– Подьячий, скажи там старостам – чего волков держать в избе? – крикнули с площади. – Пусть ведут на дощан да при всем народе расспросят.
– На дощан!
– При народе! – согласным кличем отозвалась площадь.
– Захар, покличь-ка стрельцов, – приказал Мошницын. Стрельцы толпой вошли с крыльца в горницу.
– На каждого дворянина по два стрельца. Беречь изменников – не разодрали бы их, пока к дощанам доберутся, – указал Прохор Коза.
Связанных дворян подняли с лавок. Столкнувшись под низким потолком, брякнули два лезвия стрелецких протазанов, лязгнули обнажаемые сабли десятников, и длинное шествие потянулось из дверей Земской избы на залитую солнцем площадь.
Народ стоял сплошным морем от Рыбницкой башни до самых ворот Всегородней избы.
– Дорогу! – крикнул стрелецкий пятидесятник, и любопытные расступились, образуя по каждую сторону живую плотную стену, пышущую жарким дыханием и обильным потом.
– Ведут, ведут! – пронеслось по площади.
Вся толпа колыхнулась приливом к Земской избе.
– Не смеют и в очи народу глянуть – ишь, в землю уткнулись! – заметил кто-то в толпе, указав на дворян.

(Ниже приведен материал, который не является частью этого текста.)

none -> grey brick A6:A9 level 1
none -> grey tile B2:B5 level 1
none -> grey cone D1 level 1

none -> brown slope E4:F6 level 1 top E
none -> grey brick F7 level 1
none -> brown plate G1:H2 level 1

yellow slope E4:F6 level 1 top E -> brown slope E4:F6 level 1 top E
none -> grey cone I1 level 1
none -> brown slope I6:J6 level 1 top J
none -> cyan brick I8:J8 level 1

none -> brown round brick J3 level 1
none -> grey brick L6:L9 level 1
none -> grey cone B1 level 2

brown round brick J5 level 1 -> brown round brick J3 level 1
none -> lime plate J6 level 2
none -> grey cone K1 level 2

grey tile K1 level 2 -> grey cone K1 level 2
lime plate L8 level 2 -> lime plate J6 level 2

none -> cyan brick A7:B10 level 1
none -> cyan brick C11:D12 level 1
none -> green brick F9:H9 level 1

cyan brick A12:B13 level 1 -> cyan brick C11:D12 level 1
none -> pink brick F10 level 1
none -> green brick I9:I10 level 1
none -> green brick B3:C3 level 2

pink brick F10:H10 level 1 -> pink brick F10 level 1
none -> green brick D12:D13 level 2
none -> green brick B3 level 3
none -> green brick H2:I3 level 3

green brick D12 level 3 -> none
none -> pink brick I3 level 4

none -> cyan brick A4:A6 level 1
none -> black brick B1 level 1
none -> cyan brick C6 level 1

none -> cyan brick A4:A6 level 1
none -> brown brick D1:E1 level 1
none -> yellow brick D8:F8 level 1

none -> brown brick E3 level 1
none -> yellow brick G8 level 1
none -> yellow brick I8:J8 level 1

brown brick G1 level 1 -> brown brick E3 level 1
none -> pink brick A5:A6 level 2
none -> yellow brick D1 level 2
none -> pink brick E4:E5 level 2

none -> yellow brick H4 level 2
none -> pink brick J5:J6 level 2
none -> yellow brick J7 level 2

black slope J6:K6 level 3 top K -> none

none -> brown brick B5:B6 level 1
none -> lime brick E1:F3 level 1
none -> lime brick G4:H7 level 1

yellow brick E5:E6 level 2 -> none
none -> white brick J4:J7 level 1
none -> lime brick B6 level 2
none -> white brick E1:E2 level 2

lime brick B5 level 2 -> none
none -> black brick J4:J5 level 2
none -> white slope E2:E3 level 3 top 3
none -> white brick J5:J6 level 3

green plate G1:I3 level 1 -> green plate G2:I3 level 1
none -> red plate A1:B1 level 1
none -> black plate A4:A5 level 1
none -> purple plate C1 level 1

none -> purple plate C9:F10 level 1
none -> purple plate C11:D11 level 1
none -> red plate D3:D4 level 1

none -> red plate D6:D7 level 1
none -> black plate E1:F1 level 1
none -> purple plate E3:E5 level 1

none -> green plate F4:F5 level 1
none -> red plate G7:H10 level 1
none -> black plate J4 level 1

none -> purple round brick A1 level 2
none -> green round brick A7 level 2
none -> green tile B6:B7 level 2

– Эй, стрельцы, покололи бы их тут.
– Каб не стрельцы, я б им сам вырвал зерки!
– Таких на огне палить, мучить надобно, чтобы легче народу стало!..
– Ей, старосты, слышьте – расспрос под пыткой чинить! – раздались кругом голоса.
– Пытать дворян! Слышь, Михайла Петрович!
Земские выборные гурьбою шли позади длинно растянувшейся вереницы стрельцов и охраняемых ими дворян.
– Пытать, Михайла Петров! – крикнул Уланка, стоявший тут же.
Все лицо его было обмотано, только один глаз и рот оставались открытыми. Белое полотно повязки покрылось бурой корой запекшейся крови, но он все же пришел на площадь.
– Суд укажет расправу! – ответил Мошницын.
Впереди в толпе вышла заминка: старик Терентий Безруков, площадный чеботарь, внезапно оттолкнув стрельца, подскочил к дворянину Всеславину и в мгновение ока воткнул ему в горло сапожное шило…
Раздался отчаянный визг дворянина. Стрельцы в смятении от неожиданности схватили Терентия за обе руки.
– Вяжи его! – крикнул стрелецкий десятник.
Но тут зашумели стоявшие вокруг горожане:
– Всеславин сына его из пистоля убил! Пусти старика! Пусти старика! Вы что – за дворян?! – закричали в народе.
– Пусти, говорю, – по-хозяйски вмешался силач, соборный звонарь Агафоша, сжав руку стрельца так, что тот искривился.
– У тебя бы, антихрист, сына побили! – воскликнул Сергей-стригун, обратясь к стрелецкому десятнику.
– Отдай мое шило! Отдай мое шило! – хрипел, вырываясь, старик, по лицу его из гноящихся красных глаз обильно струились слезы на жидкую бороденку…
– Уйди-ка, Терентий Егорыч. Покуда довольно. Пусть их подпалят огоньком у расспроса, – уговаривали старика.
Услышав обещание пытки, чеботарь унялся. Раненый дворянин, хрипло дыша, пошатнулся. Стрельцы ухватили его под обе руки и потащили вперед.
– Дорогу шире! – надрываясь, орал стрелецкий пятидесятник, опасаясь нового нападения из толпы.
Но больше на них никто не напал. Они подошли к дощанам. Со связанными руками дворяне сами не могли влезть на днища посудин, и их пришлось подсадить.
– Рожон им под задницы – разом и вскочут! – воскликнул в толпе белесый замухрышка, зелейный варщик Харлаша.
– Ты б утре мне подвернулся под саблю, Харлашка, так я б тебе языка полсажени урезал, – спокойно сказал ему Петр Сумороцкий.
Все десятеро дворян, из которых часть была в бранных доспехах, но без сабель и все со связанными руками, разместились на широком днище дощана. На второй дощан взобрались оба земские старосты, Томила Слепой, Коза и мясник Леванисов. Мясник подал руку, чтобы помочь подняться попу Якову, но тут, протискавшись сквозь толпу, подбежал босоногий подросток.
– Батюшка, батюшка, стой! Батька мой помирает от раны. Послал за тобой, – прокричал мальчишка.
– Не один Яков поп, – сказал Леванисов.